Friday, July 8, 2011

Reflections on Strawbreeze

Strawberries are my favorite fruit. If you say it "STRAW-breeze," you will seem British and sophisticated. Also, while watching a cooking show featuring an Australian chef, I realized that one of the tricks to faking an Aussie accent (one of the harder ones), is replacing all the short "e" sounds with short "i's." Special=spishel. See this strawberry? It's so spishel. I bit you want to eat it.

O, glorious, dimpled fruit, mmm.

Strawberry Shortcake was created because "market surveys showed that little girls connected emotionally with strawberries and felt 'security and affection' in relation to them" (Thomas, 58). I read this in a wonderfully scary book, Buy, Buy, Baby: How Consumer Culture Manipulates Parents and Harms Young Minds. Despite the darker marketing origins of the little redhead Strawberry Shortcake, I can totally relate! Strawberries do mean security and affection! Why, when I was a little girl, when people would make fun of my fuzzy hair, I'd come home from school and just sit in our strawberry patch, spilling all my woes to the little sproingy green plants and their red, heart-shaped treasures. They would listen, and when I was done crying my salty, soil-contaminating tears, those little strawberries would offer words of comfort and thoughtful suggestions. And then I would eat a couple of them.

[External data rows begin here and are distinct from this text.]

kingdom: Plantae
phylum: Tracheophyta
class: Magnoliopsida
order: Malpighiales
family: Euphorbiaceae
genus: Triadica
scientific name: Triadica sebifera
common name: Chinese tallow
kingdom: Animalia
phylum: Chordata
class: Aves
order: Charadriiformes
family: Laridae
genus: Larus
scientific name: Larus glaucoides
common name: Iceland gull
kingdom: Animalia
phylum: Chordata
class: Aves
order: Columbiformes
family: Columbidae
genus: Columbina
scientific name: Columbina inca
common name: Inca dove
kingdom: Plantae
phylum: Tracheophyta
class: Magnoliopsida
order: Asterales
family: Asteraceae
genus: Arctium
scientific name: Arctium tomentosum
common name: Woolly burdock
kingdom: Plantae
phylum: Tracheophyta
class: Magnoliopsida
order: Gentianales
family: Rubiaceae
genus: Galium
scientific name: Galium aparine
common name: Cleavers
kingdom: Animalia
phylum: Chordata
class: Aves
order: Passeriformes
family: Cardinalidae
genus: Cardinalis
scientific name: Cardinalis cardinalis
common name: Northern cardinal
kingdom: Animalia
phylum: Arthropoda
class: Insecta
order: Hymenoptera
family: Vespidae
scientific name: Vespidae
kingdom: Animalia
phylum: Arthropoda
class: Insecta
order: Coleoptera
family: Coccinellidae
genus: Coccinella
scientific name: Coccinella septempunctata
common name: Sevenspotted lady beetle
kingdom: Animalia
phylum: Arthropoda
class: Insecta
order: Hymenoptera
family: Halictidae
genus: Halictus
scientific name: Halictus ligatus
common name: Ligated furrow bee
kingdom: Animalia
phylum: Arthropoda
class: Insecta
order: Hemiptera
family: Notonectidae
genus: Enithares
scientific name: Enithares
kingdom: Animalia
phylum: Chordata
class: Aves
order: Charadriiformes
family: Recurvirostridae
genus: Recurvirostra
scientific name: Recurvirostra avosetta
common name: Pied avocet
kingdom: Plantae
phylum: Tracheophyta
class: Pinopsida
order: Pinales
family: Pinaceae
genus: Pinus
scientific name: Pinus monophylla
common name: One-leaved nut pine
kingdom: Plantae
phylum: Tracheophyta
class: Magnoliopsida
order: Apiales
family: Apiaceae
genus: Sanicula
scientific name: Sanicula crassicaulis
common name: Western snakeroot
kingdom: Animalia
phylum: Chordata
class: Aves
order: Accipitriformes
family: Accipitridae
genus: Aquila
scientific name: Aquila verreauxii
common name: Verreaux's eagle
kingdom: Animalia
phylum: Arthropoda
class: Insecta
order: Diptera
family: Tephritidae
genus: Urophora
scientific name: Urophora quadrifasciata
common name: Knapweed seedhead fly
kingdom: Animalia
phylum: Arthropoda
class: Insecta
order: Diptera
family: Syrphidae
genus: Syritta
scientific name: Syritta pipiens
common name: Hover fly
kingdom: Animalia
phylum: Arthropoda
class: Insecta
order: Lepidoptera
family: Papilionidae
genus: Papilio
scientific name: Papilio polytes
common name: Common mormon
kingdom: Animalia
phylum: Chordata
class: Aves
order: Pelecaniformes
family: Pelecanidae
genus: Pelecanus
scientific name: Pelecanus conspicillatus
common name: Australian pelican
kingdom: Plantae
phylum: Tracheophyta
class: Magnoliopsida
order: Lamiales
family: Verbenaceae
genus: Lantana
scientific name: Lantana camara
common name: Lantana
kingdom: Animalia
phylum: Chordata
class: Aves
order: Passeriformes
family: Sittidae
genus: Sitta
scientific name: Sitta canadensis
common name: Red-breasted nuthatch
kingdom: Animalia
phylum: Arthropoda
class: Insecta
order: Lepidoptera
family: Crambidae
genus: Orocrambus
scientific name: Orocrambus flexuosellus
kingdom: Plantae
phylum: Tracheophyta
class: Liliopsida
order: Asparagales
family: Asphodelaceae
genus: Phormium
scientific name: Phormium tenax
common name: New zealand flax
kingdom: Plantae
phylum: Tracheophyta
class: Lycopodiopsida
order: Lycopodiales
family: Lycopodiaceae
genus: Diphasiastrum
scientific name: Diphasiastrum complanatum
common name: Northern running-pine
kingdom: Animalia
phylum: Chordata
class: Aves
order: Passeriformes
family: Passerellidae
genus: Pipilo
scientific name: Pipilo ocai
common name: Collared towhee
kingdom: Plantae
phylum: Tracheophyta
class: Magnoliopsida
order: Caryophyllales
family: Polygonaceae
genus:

Ah, a royalty check from the pernicious marketers. How wonderful!

Today, while preparing some strawberries for my bowl of Honey Bunch of Oats with Almonds (best cereal ever!), I felt like a real adult--a rare feeling. I was cutting the strawberries that awesome, dangerous-seeming way where you pinch berry and blade together with your slightly crooked index finger and thumb. There's that moment when you've cut through the last bit of berry and the edge of the blade presses just barely into the flesh of your thumb--it amazes me every time that I don't cut my thumb off. I remember watching my parents cut fruit this way when I was little and I was so in awe. They are so brave, I thought. I would imitate them with butter knives and bananas, but you don't get the same thrill when there's no risk of laceration. But there I was this morning, standing at the kitchen counter slicing a strawberry onto my cereal with smooth, deft motions. And I thought, I have motor skills! I am brave! I am a grown-up! It was wonderful.

Strawberry Sandwich:
Brianna's Poppyseed dressing

Combine, and be translated.


  1. My proud moment: picking enough strawbreeze from my very own patch this year to make a batch of jam. Alas, I cannot eat any this year, but next year I shall indulge in some (meaning two!) strawbreeze and cream to be sure. Funnily enough, I find I connect emotionally more to pumpkin plants...

  2. Thanks to Suzanne Ohsiek for that sandwich recipe. I love your last line.

  3. My favorite line: "but you don't get the same thrill when there's no risk of laceration."

    and this one: "I have motor skills! I am brave!"

    Oh Kimber, I love you!

  4.'ve opened up a whole new world to me. I had no idea how brave I really am. thanks!

  5. I love it! Why did I not find your blog sooner? Que lastima.